Straws and a meth-stained syringe discovered on Singaporean doctor Ler Teck Siang by narcotics officers had been meant for "arts and crafts" projects such as folding an origami star, Ler told a court yesterday.
The items were found in Ler's bag when he and tutor Sim Eng Chee were arrested on March 2 last year, after drugs and drug-related items were found in Sim's hotel room.
Ler, 38, is accused of injecting illegal drugs into Sim - a service known as "slamming" - and faces another charge of possessing drug utensils.
Taking the witness stand on the fifth day of his trial, Ler told the court that the straws were to be folded into origami stars and dog figurines, and that he had intended to dispose of the syringe but had forgotten about it for six months.
He claimed that the straws and syringe were taken from the study room of his former partner, American Mikhy Farrera-Brochez, 34.
Ler is serving a two-year jail sentence for helping the HIV-positive Farrera-Brochez dupe the authorities into allowing the American to work here.
Both men are also at the centre of the HIV Registry data leak scandal.
Sim earlier testified to frequently hiring Ler for his "slamming" services, typically doing so ahead of having sex with other men.
But Ler denied this yesterday, and said that he provided "health advisory services" to Sim, including sports massages and prostate massages.
They had met in August 2017, when Sim contacted him via gay dating app Grindr.
"He told me he was going to meet a sex buddy after I'm done... So I told him I had some experience doing prostate massage," said Ler.

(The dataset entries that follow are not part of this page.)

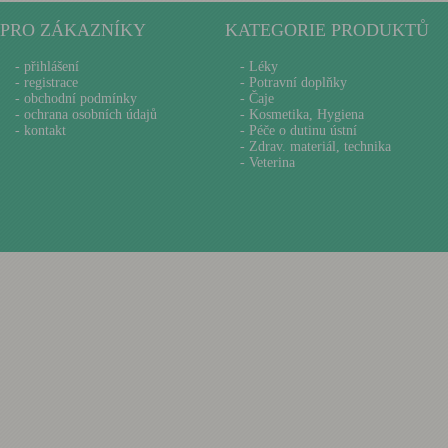
PRO ZÁKAZNÍKY
KATEGORIE PRODUKTŮ
-
přihlášení
- Léky
-
registrace
- Potravní doplňky
-
obchodní podmínky
- Čaje
-
ochrana osobních údajů
- Kosmetika, Hygiena
-
kontakt
- Péče o dutinu ústní
- Zdrav. materiál, technika
- Veterina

The massage services and arts and crafts projects were his two methods of supplementing his income, said Ler, as he was not sure if he could renew his doctor's practising certificate in the light of the court proceedings against him for cheating-related offences.
When narcotics officers asked Ler about the syringe in his bag on March 2, he told them that it was an insulin syringe.
He later told them that he used it to dislodge food particles in his teeth, a practice that he learnt from Farrera-Brochez.
"Subsequently, when results (from the Health Sciences Authority) came back... I remembered that I recovered this syringe from the study room of my ex-partner," said Ler.
The straws were also obtained from Farrera-Brochez's study, he added.
Deputy Public Prosecutor (DPP) Nicholas Wuan asked Ler whether he agreed with the proposition that Farrera-Brochez would not have left the syringes lying around if the American man had HIV.
Ler replied: "I have no information to answer that."
DPP Wuan further added that Ler had not made a single mention of the alleged massage services in his statements to the Central Narcotics Bureau (CNB) officers .
"I put it to you that the defences you have raised in your statements to the CNB are afterthoughts," said DPP Wuan.
Ler's trial will continue later this month.